When is the best time of year to watch a great slasher flick? Perhaps you’re thinking about October, near Halloween. Maybe a Friday the 13th lands during the month and you need some Voorhees in your life. But I hope you haven’t forgotten about one of the best seasons of all. I’m talking about ‘Holiday Horror’. If you like Gremlins, then you like holiday horror. Or maybe you saw Fast Times at Ridgemont High, and loved anything with Phoebe Cates ever since. I don’t blame you.
Wether you spin dreidels, or hang stockings, holiday horror flicks are a delightful treat that enhance the truly horrific qualities of our favorite holidays. It is the most wonderful time of the year, so why not incorporate some gratuitous violence with your yule tide cheer? For a fantastic example, check out Santa’s Slay starring none other than WCW wrestling superstar Bill Goldberg. (Just so all you Wrestlemaniacs are well aware, he does throw his signature move, “The Spear.”) This all-star line up also includes James Cann, Chris Kattan, Fran Drescher, and Rebecca Gayheart. Oh wait, never mind. They all get axed within the first four minutes. This is a true sign of slasher genius.
The plot revolves around Nicholas Yuleson (Douglas Smith). A young teen struggling through the holidays with his bah humbug grandfather. Luckily he has his girlfriend Mary (Emilie de Ravin of “Lost”) by his side. The plot may have borrowed some ideas from the Rosemary’s Baby playbook. The film shows us there have been two immaculate conceptions. God and the Virgin Mary giving birth to Jesus Christ, and Satan with the Virgin Erika giving birth to none other than Santa. See what they did there? They switched the position of the “n”.
Are you devastated right now, knowing that Santa has been a spawn of Satan this whole time? You must be thinking, “Wait, Santa brought me toys and ate my cookies for all those years.” Well, it turns out the only reason Santa has been so “nice” is because he lost a bet 1000 years ago. What was the game? None other than curling. Has this story sucked you in yet? It should. If not, then you just down right do not have any holiday cheer.

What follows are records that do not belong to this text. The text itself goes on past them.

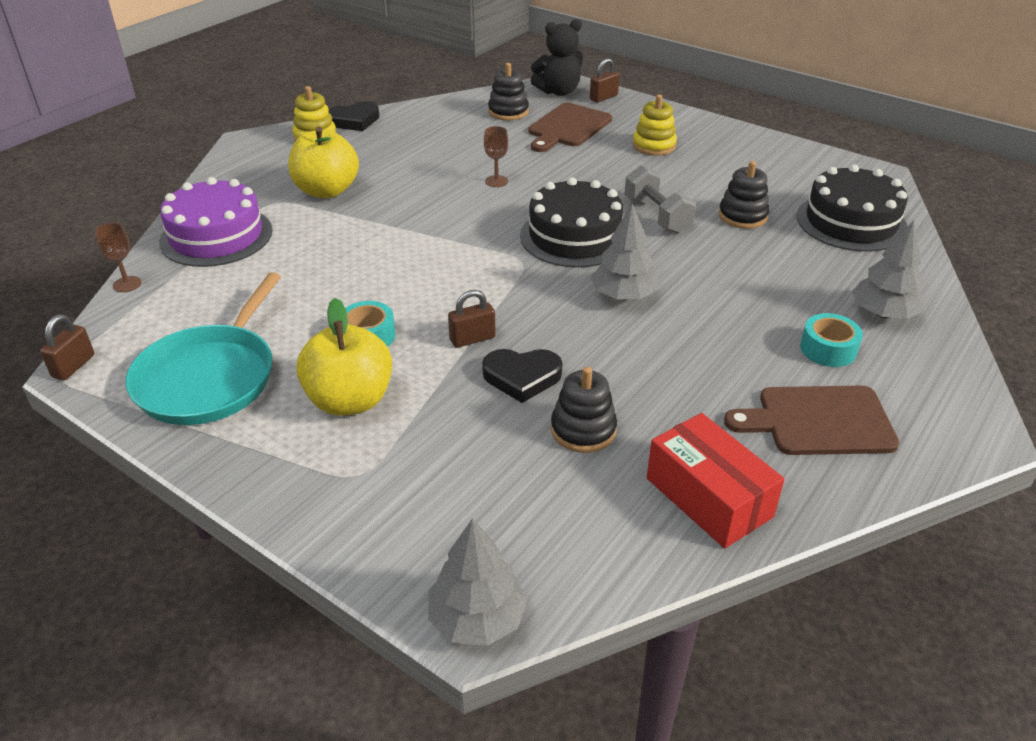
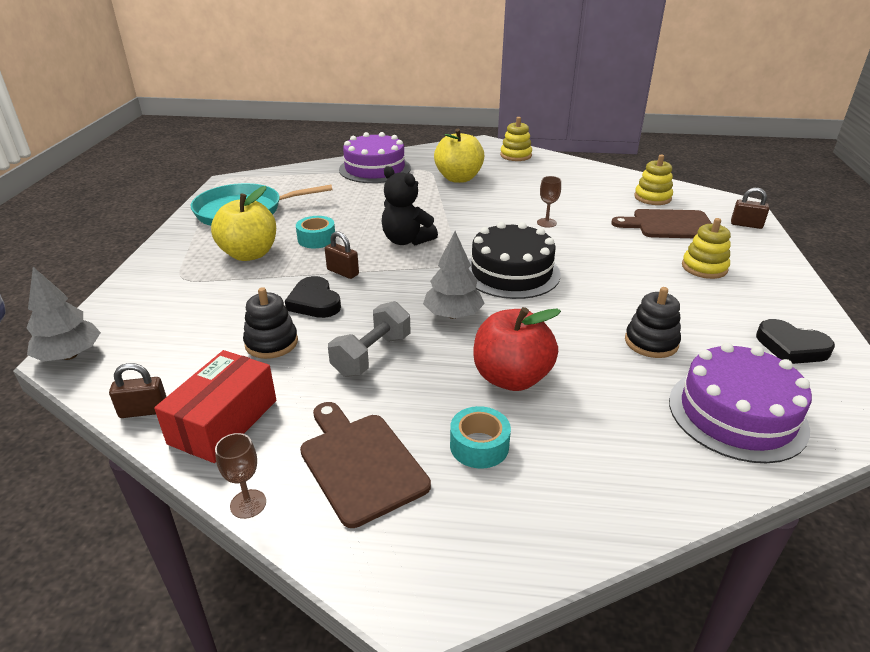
camera: 60 degrees right, 5 degrees down
(73, 366) = (230, 180): brown padlock -> brown padlock (144, 411)
(127, 284) = (308, 166): brown goblet -> brown goblet (248, 504)
(354, 120) = (553, 158): black heart -> black heart (791, 347)
(508, 112) = (652, 198): black stacking toy -> yellow stacking toy
(558, 91) = (720, 205): black teddy bear -> black teddy bear (406, 240)
(657, 216) = (590, 299): grey dumbbell -> grey dumbbell (372, 355)
(747, 300) = (511, 378): none -> red apple
(851, 222) = (737, 414): black cake -> purple cake
(883, 313) = (581, 474): grey tree -> none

So his 1000 years of service are up, and in Santa’s words himself, “I’m just here to spread a little yule tide fear.” Santa is back this Christmas and this time, he is on the naughty list.
His first target is Hell County. For you Michiganders, we recognize that, Yes, there is a Hell, Michigan. His transportation itself is a force to be reckoned with. Have you ever seen a flying buffalo? Me neither. But I have seen a Hell Deer. Santa’s Slay eliminates any cuddly reindeer with electrical noses, and replaces it with one giant gruesome looking ‘Hell Deer.’
So why is this a must-see film to incorporate into your holiday tradition? It is everything you love about the notorious B-Film, while touching on seasonal treats. There are aspects of slasher flicks that have become cliché, but being cliché also means they have a winning, and somewhat expected formula. I expect to see some dick and fart jokes. You can’t tell me ‘Sergeant Dick Zucker’, and ‘Captain Caulk’ wasn’t done intentionally. I expect gratuitous nudity. Santa is sure to stop by the local eyesore, GoldDiggers.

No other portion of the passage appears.